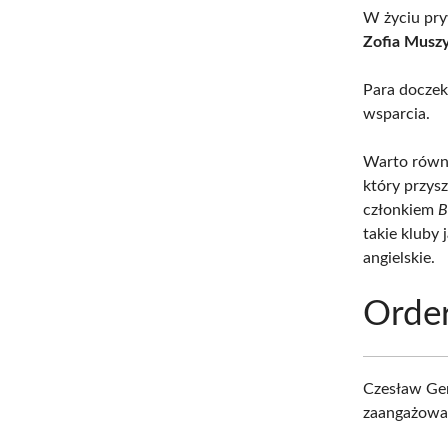
W życiu pry
Zofia Musz
Para doczek
wsparcia.
Warto równi
który przysz
członkiem
B
takie kluby 
angielskie.
Order
Czesław Ger
zaangażowan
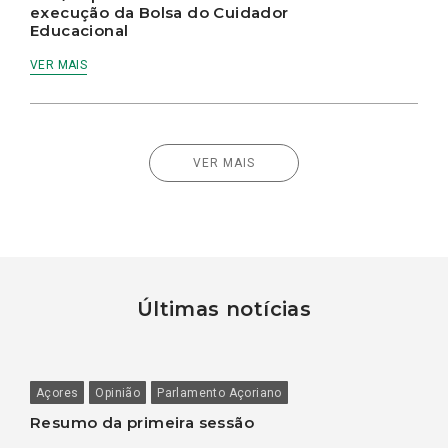
execução da Bolsa do Cuidador
Educacional
VER MAIS
VER MAIS
Últimas notícias
Açores
Opinião
Parlamento Açoriano
Resumo da primeira sessão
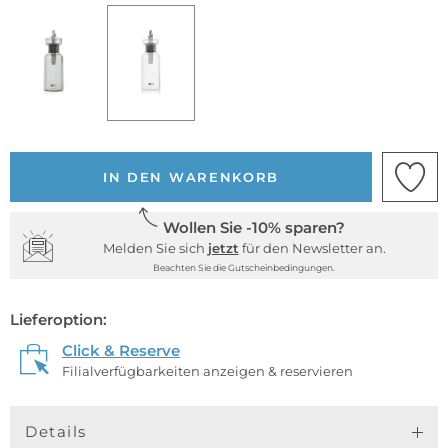
IN DEN WARENKORB
Wollen Sie -10% sparen?
Melden Sie sich
jetzt
für den Newsletter an.
Beachten Sie die Gutscheinbedingungen.
Lieferoption:
Click & Reserve
Filialverfügbarkeiten anzeigen & reservieren
Details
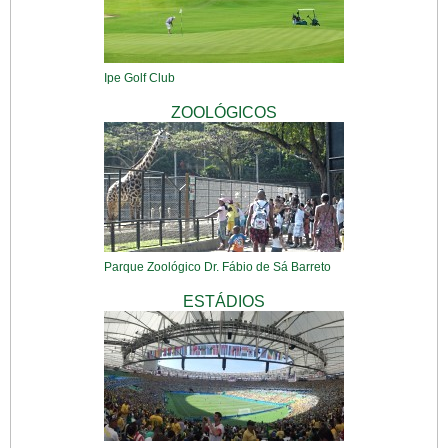
Ipe Golf Club
ZOOLÓGICOS
Parque Zoológico Dr. Fábio de Sá Barreto
ESTÁDIOS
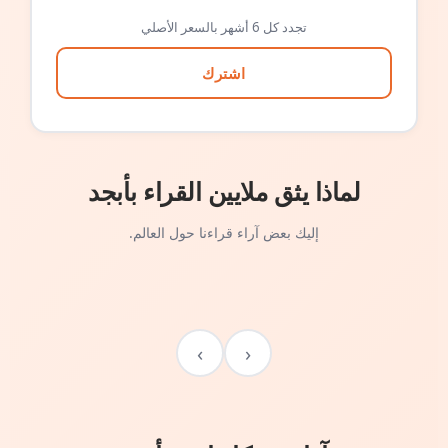
تجدد كل 6 أشهر بالسعر الأصلي
اشترك
لماذا يثق ملايين القراء بأبجد
إليك بعض آراء قراءنا حول العالم.
›
‹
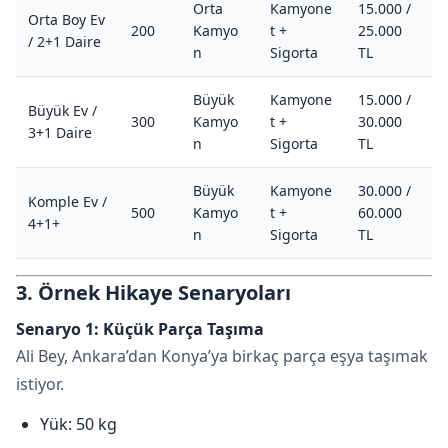
Orta
Kamyone
15.000 /
Orta Boy Ev
200
Kamyo
t +
25.000
/ 2+1 Daire
n
Sigorta
TL
Büyük
Kamyone
15.000 /
Büyük Ev /
300
Kamyo
t +
30.000
3+1 Daire
n
Sigorta
TL
Büyük
Kamyone
30.000 /
Komple Ev /
500
Kamyo
t +
60.000
4+1+
n
Sigorta
TL
3. Örnek Hikaye Senaryoları
Senaryo 1: Küçük Parça Taşıma
Ali Bey, Ankara’dan Konya’ya birkaç parça eşya taşımak
istiyor.
Yük: 50 kg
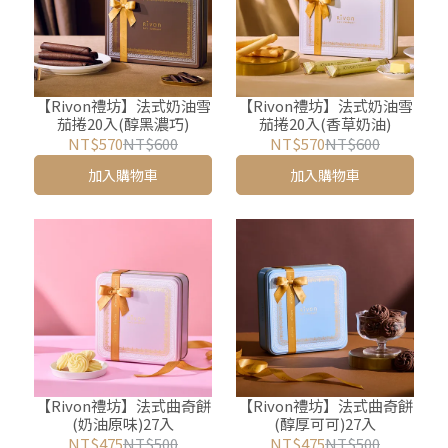
【Rivon禮坊】法式奶油雪
【Rivon禮坊】法式奶油雪
茄捲20入(醇黑濃巧)
茄捲20入(香草奶油)
NT$570
NT$600
NT$570
NT$600
加入購物車
加入購物車
【Rivon禮坊】法式曲奇餅
【Rivon禮坊】法式曲奇餅
(奶油原味)27入
(醇厚可可)27入
NT$475
NT$500
NT$475
NT$500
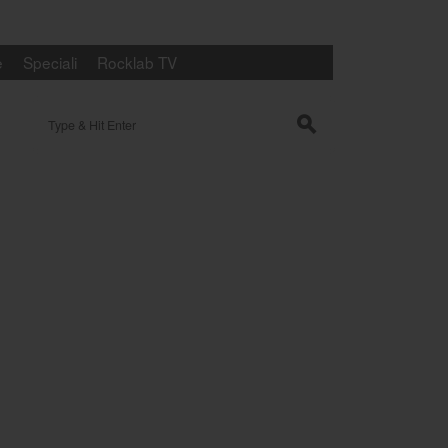
e
Speciali
Rocklab TV
Search for:
s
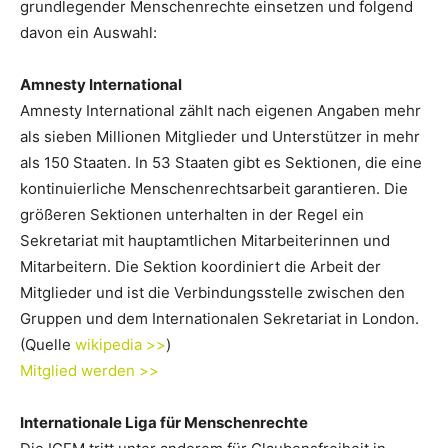
grundlegender Menschenrechte einsetzen und folgend
davon ein Auswahl:
Amnesty International
Amnesty International zählt nach eigenen Angaben mehr
als sieben Millionen Mitglieder und Unterstützer in mehr
als 150 Staaten. In 53 Staaten gibt es Sektionen, die eine
kontinuierliche Menschenrechtsarbeit garantieren. Die
größeren Sektionen unterhalten in der Regel ein
Sekretariat mit hauptamtlichen Mitarbeiterinnen und
Mitarbeitern. Die Sektion koordiniert die Arbeit der
Mitglieder und ist die Verbindungsstelle zwischen den
Gruppen und dem Internationalen Sekretariat in London.
(Quelle
wikipedia >>
)
Mitglied werden >>
Internationale Liga für Menschenrechte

**EXERCISE AIM**
Please set down the whole listing exactly, apart from the pictures.

**RESPONSE BELOW**
W życiu pry
Zofia Musz
Para doczek
wsparcia.
Warto równi
który przysz
członkiem
B
takie kluby 
angielskie.
Order
Czesław Ger
zaangażowan
execução da Bolsa do Cuidador
Educacional
VER MAIS
VER MAIS
Últimas notícias
Açores
Opinião
Parlamento Açoriano
Resumo da primeira sessão
IN DEN WARENKORB
Wollen Sie -10% sparen?
Melden Sie sich
jetzt
für den Newsletter an.
Beachten Sie die Gutscheinbedingungen.
Lieferoption:
Click & Reserve
Filialverfügbarkeiten anzeigen & reservieren
Details
Ipe Golf Club
ZOOLÓGICOS
Parque Zoológico Dr. Fábio de Sá Barreto
ESTÁDIOS
تجدد كل 6 أشهر بالسعر الأصلي
اشترك
لماذا يثق ملايين القراء بأبجد
إليك بعض آراء قراءنا حول العالم.
›
‹
Orta
Kamyone
15.000 /
Orta Boy Ev
200
Kamyo
t +
25.000
/ 2+1 Daire
n
Sigorta
TL
Büyük
Kamyone
15.000 /
Büyük Ev /
300
Kamyo
t +
30.000
3+1 Daire
n
Sigorta
TL
Büyük
Kamyone
30.000 /
Komple Ev /
500
Kamyo
t +
60.000
4+1+
n
Sigorta
TL
3. Örnek Hikaye Senaryoları
Senaryo 1: Küçük Parça Taşıma
Ali Bey, Ankara’dan Konya’ya birkaç parça eşya taşımak
istiyor.
Yük: 50 kg
【Rivon禮坊】法式奶油雪
【Rivon禮坊】法式奶油雪
茄捲20入(醇黑濃巧)
茄捲20入(香草奶油)
NT$570
NT$600
NT$570
NT$600
加入購物車
加入購物車
【Rivon禮坊】法式曲奇餅
【Rivon禮坊】法式曲奇餅
(奶油原味)27入
(醇厚可可)27入
NT$475
NT$500
NT$475
NT$500
e
Speciali
Rocklab TV
Search for:
s
grundlegender Menschenrechte einsetzen und folgend
davon ein Auswahl:
Amnesty International
Amnesty International zählt nach eigenen Angaben mehr
als sieben Millionen Mitglieder und Unterstützer in mehr
als 150 Staaten. In 53 Staaten gibt es Sektionen, die eine
kontinuierliche Menschenrechtsarbeit garantieren. Die
größeren Sektionen unterhalten in der Regel ein
Sekretariat mit hauptamtlichen Mitarbeiterinnen und
Mitarbeitern. Die Sektion koordiniert die Arbeit der
Mitglieder und ist die Verbindungsstelle zwischen den
Gruppen und dem Internationalen Sekretariat in London.
(Quelle
wikipedia >>
)
Mitglied werden >>
Internationale Liga für Menschenrechte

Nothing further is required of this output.